Inevitably, months after the project was deployed changes were necessary. Despite the length of time since last seen, the code wasn't obscure to me, it was easy to understand and pick up where I'd left off before. Definitely different from prior experiences.

The crux is getting a good grasp on its core, macrology perhaps among the harder parts. But understood, Scheme allows enhanced productivity, as I've known it more so than other languages "under load" in parallel situations.

[jeffdavis]

Thank you for the detailed reply.

When you say my example is incorrect, do you mean that it's incorrect in clojure, or only in scheme? I tried my examples in clojure and they appear to work and appear to demonstrate a lack of referential transparency. I assume that clojure is a valid lisp to make a point about metaprogramming and macros.

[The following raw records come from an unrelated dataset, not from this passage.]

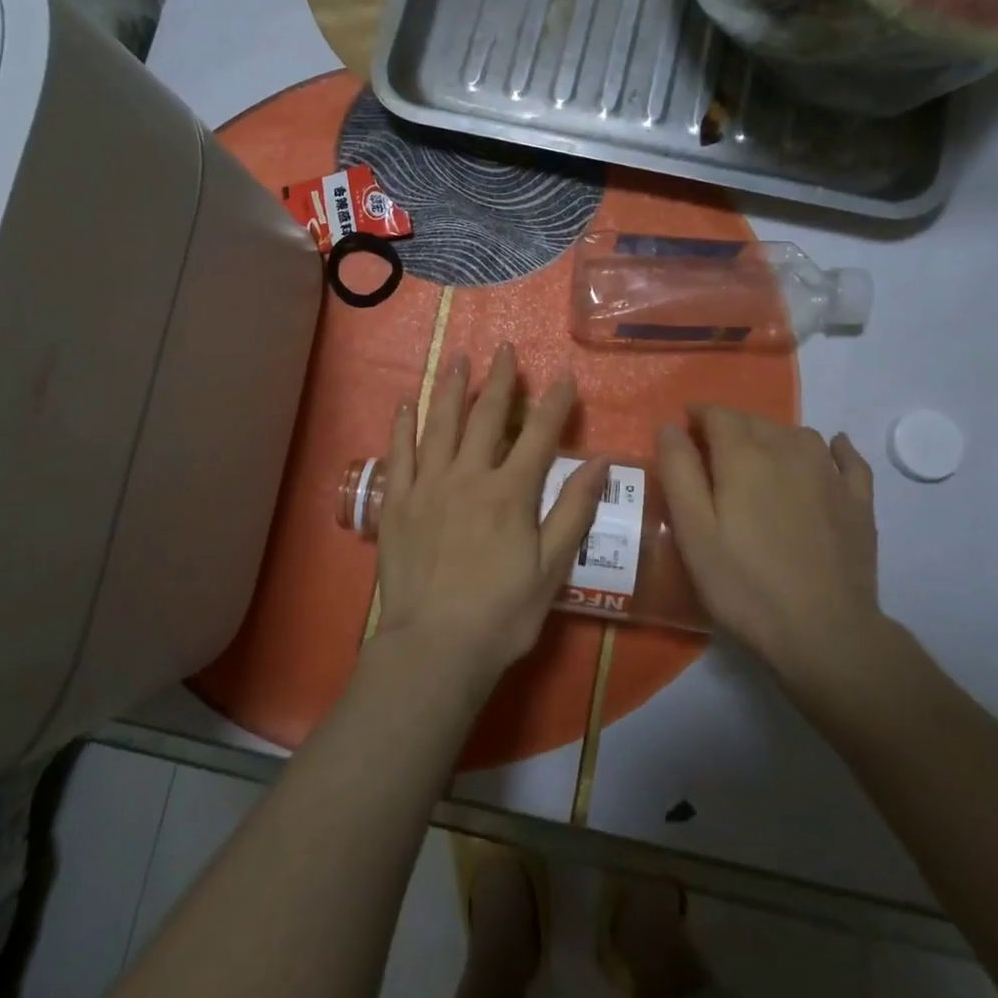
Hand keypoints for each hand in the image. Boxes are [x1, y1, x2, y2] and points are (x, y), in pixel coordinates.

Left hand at [372, 343, 607, 697]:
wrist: (434, 648)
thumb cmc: (501, 614)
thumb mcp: (551, 569)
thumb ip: (574, 511)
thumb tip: (600, 462)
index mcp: (510, 493)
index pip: (538, 436)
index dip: (553, 403)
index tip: (562, 375)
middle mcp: (469, 477)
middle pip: (487, 418)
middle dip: (499, 381)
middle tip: (504, 349)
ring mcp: (428, 486)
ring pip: (441, 424)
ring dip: (452, 388)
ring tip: (458, 358)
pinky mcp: (397, 502)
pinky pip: (399, 453)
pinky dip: (404, 425)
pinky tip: (408, 402)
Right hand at [657, 408, 890, 688]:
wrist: (825, 632)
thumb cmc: (745, 583)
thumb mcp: (693, 530)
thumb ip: (679, 471)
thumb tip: (670, 425)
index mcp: (744, 455)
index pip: (718, 414)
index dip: (698, 416)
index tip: (684, 430)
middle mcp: (788, 450)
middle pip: (755, 421)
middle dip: (730, 427)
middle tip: (713, 454)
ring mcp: (829, 474)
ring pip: (797, 434)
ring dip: (773, 436)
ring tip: (759, 460)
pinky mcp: (859, 501)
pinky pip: (848, 458)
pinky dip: (836, 447)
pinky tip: (832, 449)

Also, it looks like it's fairly easy in scheme to show the same thing, which it looks like you started to do (I'm not sure whether you agree with me about that or not):

  (define-syntax swapargs
    (syntax-rules ()
      ((_ ls) (list (list-ref ls 0) (list-ref ls 2)
                    (list-ref ls 1)))))
  
  (define a 7)
  (define b 5)
  (eval (swapargs '(modulo a b))) => 5
  (define a 10)
  (define b 8)
  (eval (swapargs '(modulo a b))) => 8

The two calls to "eval" are identical, yet return different results. That breaks referential transparency.

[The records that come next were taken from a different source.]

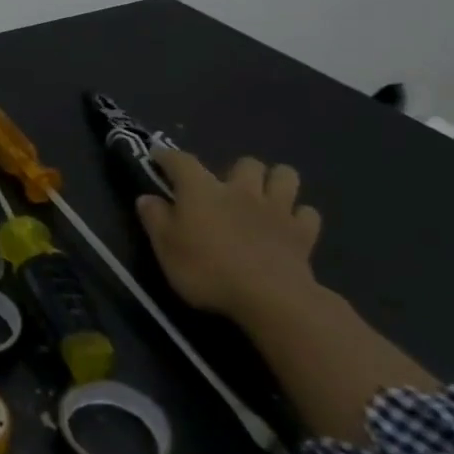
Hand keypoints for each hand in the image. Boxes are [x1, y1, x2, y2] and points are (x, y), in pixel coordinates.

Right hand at [135, 151, 321, 318]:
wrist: (270, 298)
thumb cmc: (207, 270)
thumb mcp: (165, 247)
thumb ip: (154, 218)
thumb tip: (147, 198)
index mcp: (202, 190)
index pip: (181, 160)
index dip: (168, 156)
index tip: (158, 156)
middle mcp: (241, 190)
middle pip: (246, 163)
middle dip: (238, 170)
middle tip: (227, 189)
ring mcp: (277, 210)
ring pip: (285, 176)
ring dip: (275, 182)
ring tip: (264, 198)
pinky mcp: (303, 233)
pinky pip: (307, 213)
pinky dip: (298, 216)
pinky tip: (288, 227)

"showing the particular merit of Scheme"

From what I know, I like lisps of various flavors. I just said that they didn't really speak to the kinds of problems that I deal with. Maybe if I wrote more lisp I would see why it does so, but currently I do not.

[dragandj]

I admit I didn't have enough time to try your code, so excuse me if I made some oversight, but it seems to me that the basic oversight that you made is that there are two steps that clojure compiler does with the code. In the first step, all macros are expanded, replacing all macro calls with the actual code they generate. Then, the resulting, "macro-free" code is compiled to bytecode. So, you can try macro calls as many times as you want: all calls with the same arguments (which are clojure forms, that is - code, and not the actual values of that code in the runtime) result in exactly the same code. 5s 8s and all the data from your example does not exist yet in that moment. Then, the transparency of functional calls is as advertised: it is referentially transparent if your code is pure (no Java calls etc.). I think the misunderstanding was in forgetting that macros are expanded and gone long before your code starts to run...

[jeffdavis]

I am more interested in what the human sees than the compiler. And to a human, it does not look referentially transparent.